RIP: Canadian Country Star Ray Griff

Ray Griff, one of Canadian Country music's most prolific and celebrated stars, died, March 9, from aspiration pneumonia following minor rotator cuff surgery. In recent years he had battled throat cancer. He was 75 at the time of his passing.

Born April 22, 1940 in Vancouver, and raised in Winfield, AB, he moved to Nashville as a teenager to pursue a career as a recording artist, but initially found more success with his compositions being recorded by others. Griff did establish himself as a recording artist, charting some 24 songs on the Billboard Country Hit Charts. During his career he released 30 albums on the GRT, Dot, Royal American, ABC Dot, Capitol, Morning, Boot, Warner, ATI, and Bookshop labels in addition to a number of late career CD's released on his own Focus Records label.

Griff was one of Canada's most prolific songwriters with over 2500 songs to his credit, some 700 of them recorded by many of Nashville's top recording stars, including Johnny Duncan, Faron Young, Jerry Lee Lewis, Porter Wagoner & Dolly Parton, Loretta Lynn, Gene Watson, and Mel Tillis. His songs earned him 7 BMI Citations and 47 ASCAP awards.

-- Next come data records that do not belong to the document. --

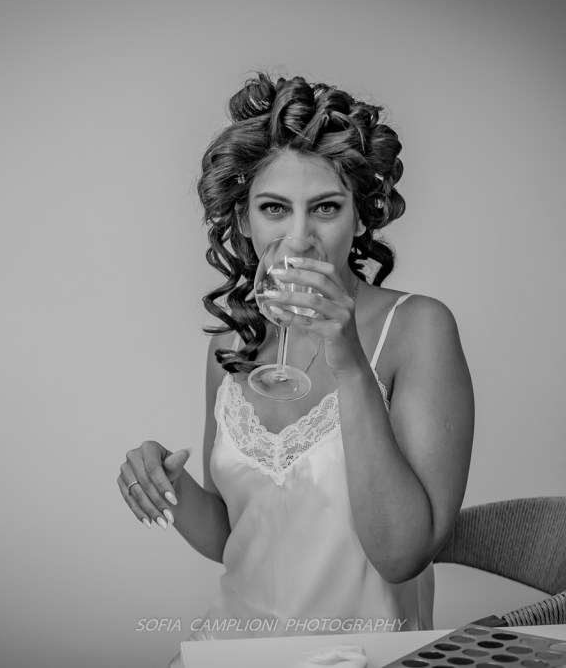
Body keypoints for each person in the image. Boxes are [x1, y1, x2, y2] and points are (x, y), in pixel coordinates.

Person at [117, 73, 474, 666]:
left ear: (360, 217)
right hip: (232, 650)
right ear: (245, 220)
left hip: (362, 655)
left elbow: (402, 556)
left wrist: (349, 360)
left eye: (326, 208)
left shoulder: (418, 328)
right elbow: (235, 537)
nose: (299, 238)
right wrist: (166, 483)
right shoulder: (232, 344)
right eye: (274, 209)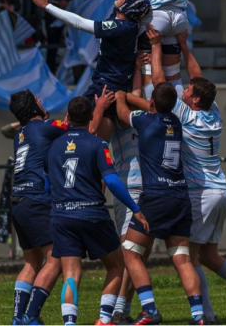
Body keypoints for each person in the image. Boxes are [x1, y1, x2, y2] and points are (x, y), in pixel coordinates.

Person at [120, 30, 226, 323]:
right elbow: (200, 78)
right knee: (209, 256)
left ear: (195, 100)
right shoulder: (212, 112)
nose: (184, 91)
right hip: (221, 190)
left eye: (188, 90)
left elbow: (159, 85)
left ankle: (208, 316)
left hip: (201, 192)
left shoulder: (185, 116)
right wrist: (185, 45)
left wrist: (154, 46)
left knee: (188, 257)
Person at [114, 61, 206, 326]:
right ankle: (198, 316)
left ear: (152, 104)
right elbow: (159, 106)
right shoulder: (176, 122)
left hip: (156, 196)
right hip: (180, 196)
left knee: (130, 252)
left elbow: (122, 113)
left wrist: (121, 96)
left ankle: (149, 309)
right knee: (181, 258)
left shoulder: (145, 122)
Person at [46, 96, 147, 326]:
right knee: (116, 265)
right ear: (92, 116)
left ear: (68, 118)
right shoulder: (97, 143)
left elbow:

Griff enjoyed success in the USA and in Canada. His patriotic songs "Canada" and "Maple Leaf" continue as perennial items on radio playlists for Canada Day; he also hosted two Canadian TV series, "Goodtime Country" and "Uptown Country". He recently hosted the syndicated radio show "Raymond's Place".

In addition to his own recordings, Griff has produced numerous albums and singles for Canadian country artists, many of which included his compositions.

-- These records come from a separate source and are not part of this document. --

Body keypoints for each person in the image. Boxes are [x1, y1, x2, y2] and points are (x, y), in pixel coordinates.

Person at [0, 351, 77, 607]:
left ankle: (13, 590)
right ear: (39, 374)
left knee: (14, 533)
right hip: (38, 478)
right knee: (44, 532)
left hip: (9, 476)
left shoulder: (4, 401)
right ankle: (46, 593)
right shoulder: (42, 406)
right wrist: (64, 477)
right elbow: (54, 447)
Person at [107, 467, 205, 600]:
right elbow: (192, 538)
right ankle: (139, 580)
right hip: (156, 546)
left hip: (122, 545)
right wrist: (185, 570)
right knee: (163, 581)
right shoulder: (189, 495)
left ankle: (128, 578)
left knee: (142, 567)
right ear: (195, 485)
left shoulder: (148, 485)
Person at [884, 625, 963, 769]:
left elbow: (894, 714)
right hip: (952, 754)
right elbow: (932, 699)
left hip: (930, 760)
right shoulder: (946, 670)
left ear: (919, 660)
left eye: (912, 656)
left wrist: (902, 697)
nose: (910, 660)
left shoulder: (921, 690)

Griff is among the few Canadian artists to be honoured with a "star" in Nashville's "Walkway Of Stars". He was inducted into the Canadian Country Music Hall Of Fame in 1998.

One of Ray Griff's songs was "Who's Gonna Play This Old Piano", turned into a hit by The Killer-Jerry Lee Lewis, in 1976.

And, from 1975, "If I Let Her Come In" was a #1 hit in Canada for Ray Griff and peaked at #11 in the US.